→ **Task**: Print the entries once more, unchanged.

▼▼▼

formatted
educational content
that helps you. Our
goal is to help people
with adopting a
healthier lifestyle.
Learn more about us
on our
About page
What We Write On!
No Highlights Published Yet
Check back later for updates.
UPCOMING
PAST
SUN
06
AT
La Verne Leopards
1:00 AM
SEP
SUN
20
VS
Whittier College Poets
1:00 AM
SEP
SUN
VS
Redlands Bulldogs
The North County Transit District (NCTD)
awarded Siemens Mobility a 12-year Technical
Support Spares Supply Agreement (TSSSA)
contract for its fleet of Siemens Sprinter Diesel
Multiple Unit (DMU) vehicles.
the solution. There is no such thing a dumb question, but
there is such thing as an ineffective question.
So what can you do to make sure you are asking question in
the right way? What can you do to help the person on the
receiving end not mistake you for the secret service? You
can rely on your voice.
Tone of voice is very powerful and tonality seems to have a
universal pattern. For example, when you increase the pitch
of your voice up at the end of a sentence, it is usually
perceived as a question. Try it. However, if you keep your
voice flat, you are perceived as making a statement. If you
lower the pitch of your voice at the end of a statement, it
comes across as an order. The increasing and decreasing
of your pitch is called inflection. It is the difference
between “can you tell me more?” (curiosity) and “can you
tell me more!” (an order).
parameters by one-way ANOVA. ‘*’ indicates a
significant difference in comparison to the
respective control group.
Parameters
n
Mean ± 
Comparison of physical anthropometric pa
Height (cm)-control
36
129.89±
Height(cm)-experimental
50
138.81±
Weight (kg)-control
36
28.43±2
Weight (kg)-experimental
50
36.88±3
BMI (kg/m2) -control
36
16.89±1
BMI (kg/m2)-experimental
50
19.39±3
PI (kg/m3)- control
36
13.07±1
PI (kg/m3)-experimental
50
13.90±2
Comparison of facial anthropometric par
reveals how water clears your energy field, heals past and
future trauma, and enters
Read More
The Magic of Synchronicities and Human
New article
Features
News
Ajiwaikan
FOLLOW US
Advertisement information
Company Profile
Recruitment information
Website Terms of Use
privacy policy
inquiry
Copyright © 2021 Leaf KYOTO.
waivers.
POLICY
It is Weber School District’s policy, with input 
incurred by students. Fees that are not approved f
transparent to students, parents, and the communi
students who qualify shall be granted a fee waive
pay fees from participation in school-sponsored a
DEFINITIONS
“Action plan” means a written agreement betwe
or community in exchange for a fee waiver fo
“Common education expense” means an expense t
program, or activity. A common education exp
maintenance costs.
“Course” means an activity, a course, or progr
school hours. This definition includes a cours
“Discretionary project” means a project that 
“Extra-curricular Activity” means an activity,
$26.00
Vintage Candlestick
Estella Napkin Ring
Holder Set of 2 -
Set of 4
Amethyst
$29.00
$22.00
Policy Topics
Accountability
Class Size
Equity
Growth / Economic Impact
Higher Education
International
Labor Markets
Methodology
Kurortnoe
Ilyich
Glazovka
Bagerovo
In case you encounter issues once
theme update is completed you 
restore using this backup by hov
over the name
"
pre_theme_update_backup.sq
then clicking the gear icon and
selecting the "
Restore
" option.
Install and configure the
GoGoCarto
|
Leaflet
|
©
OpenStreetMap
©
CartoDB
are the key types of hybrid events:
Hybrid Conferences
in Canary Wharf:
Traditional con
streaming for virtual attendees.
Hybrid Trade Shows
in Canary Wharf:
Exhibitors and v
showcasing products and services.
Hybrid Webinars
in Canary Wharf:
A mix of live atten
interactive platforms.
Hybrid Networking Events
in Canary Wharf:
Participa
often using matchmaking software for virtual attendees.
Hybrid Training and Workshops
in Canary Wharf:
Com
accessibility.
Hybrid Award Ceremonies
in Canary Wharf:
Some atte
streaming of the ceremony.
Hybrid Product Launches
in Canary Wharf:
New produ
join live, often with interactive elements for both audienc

▲▲▲

→ **Output for this task**:
formatted
educational content
that helps you. Our
goal is to help people
with adopting a
healthier lifestyle.
Learn more about us
on our
About page
What We Write On!
No Highlights Published Yet
Check back later for updates.
UPCOMING
PAST
SUN
06
AT
La Verne Leopards
1:00 AM
SEP
SUN
20
VS
Whittier College Poets
1:00 AM
SEP
SUN
VS
Redlands Bulldogs
The North County Transit District (NCTD)
awarded Siemens Mobility a 12-year Technical
Support Spares Supply Agreement (TSSSA)
contract for its fleet of Siemens Sprinter Diesel
Multiple Unit (DMU) vehicles.
the solution. There is no such thing a dumb question, but
there is such thing as an ineffective question.
So what can you do to make sure you are asking question in
the right way? What can you do to help the person on the
receiving end not mistake you for the secret service? You
can rely on your voice.
Tone of voice is very powerful and tonality seems to have a
universal pattern. For example, when you increase the pitch
of your voice up at the end of a sentence, it is usually
perceived as a question. Try it. However, if you keep your
voice flat, you are perceived as making a statement. If you
lower the pitch of your voice at the end of a statement, it
comes across as an order. The increasing and decreasing
of your pitch is called inflection. It is the difference
between “can you tell me more?” (curiosity) and “can you
tell me more!” (an order).
parameters by one-way ANOVA. ‘*’ indicates a
significant difference in comparison to the
respective control group.
Parameters
n
Mean ± 
Comparison of physical anthropometric pa
Height (cm)-control
36
129.89±
Height(cm)-experimental
50
138.81±
Weight (kg)-control
36
28.43±2
Weight (kg)-experimental
50
36.88±3
BMI (kg/m2) -control
36
16.89±1
BMI (kg/m2)-experimental
50
19.39±3
PI (kg/m3)- control
36
13.07±1
PI (kg/m3)-experimental
50
13.90±2
Comparison of facial anthropometric par
reveals how water clears your energy field, heals past and
future trauma, and enters
Read More
The Magic of Synchronicities and Human
New article
Features
News
Ajiwaikan
FOLLOW US
Advertisement information
Company Profile
Recruitment information
Website Terms of Use
privacy policy
inquiry
Copyright © 2021 Leaf KYOTO.
waivers.
POLICY
It is Weber School District’s policy, with input 
incurred by students. Fees that are not approved f
transparent to students, parents, and the communi
students who qualify shall be granted a fee waive
pay fees from participation in school-sponsored a
DEFINITIONS
“Action plan” means a written agreement betwe
or community in exchange for a fee waiver fo
“Common education expense” means an expense t
program, or activity. A common education exp
maintenance costs.
“Course” means an activity, a course, or progr
school hours. This definition includes a cours
“Discretionary project” means a project that 
“Extra-curricular Activity” means an activity,
$26.00
Vintage Candlestick
Estella Napkin Ring
Holder Set of 2 -
Set of 4
Amethyst
$29.00
$22.00
Policy Topics
Accountability
Class Size
Equity
Growth / Economic Impact
Higher Education
International
Labor Markets
Methodology
Kurortnoe
Ilyich
Glazovka
Bagerovo
In case you encounter issues once
theme update is completed you 
restore using this backup by hov
over the name
"
pre_theme_update_backup.sq
then clicking the gear icon and
selecting the "
Restore
" option.
Install and configure the
GoGoCarto
|
Leaflet
|
©
OpenStreetMap
©
CartoDB
are the key types of hybrid events:
Hybrid Conferences
in Canary Wharf:
Traditional con
streaming for virtual attendees.
Hybrid Trade Shows
in Canary Wharf:
Exhibitors and v
showcasing products and services.
Hybrid Webinars
in Canary Wharf:
A mix of live atten
interactive platforms.
Hybrid Networking Events
in Canary Wharf:
Participa
often using matchmaking software for virtual attendees.
Hybrid Training and Workshops
in Canary Wharf:
Com
accessibility.
Hybrid Award Ceremonies
in Canary Wharf:
Some atte
streaming of the ceremony.
Hybrid Product Launches
in Canary Wharf:
New produ
join live, often with interactive elements for both audienc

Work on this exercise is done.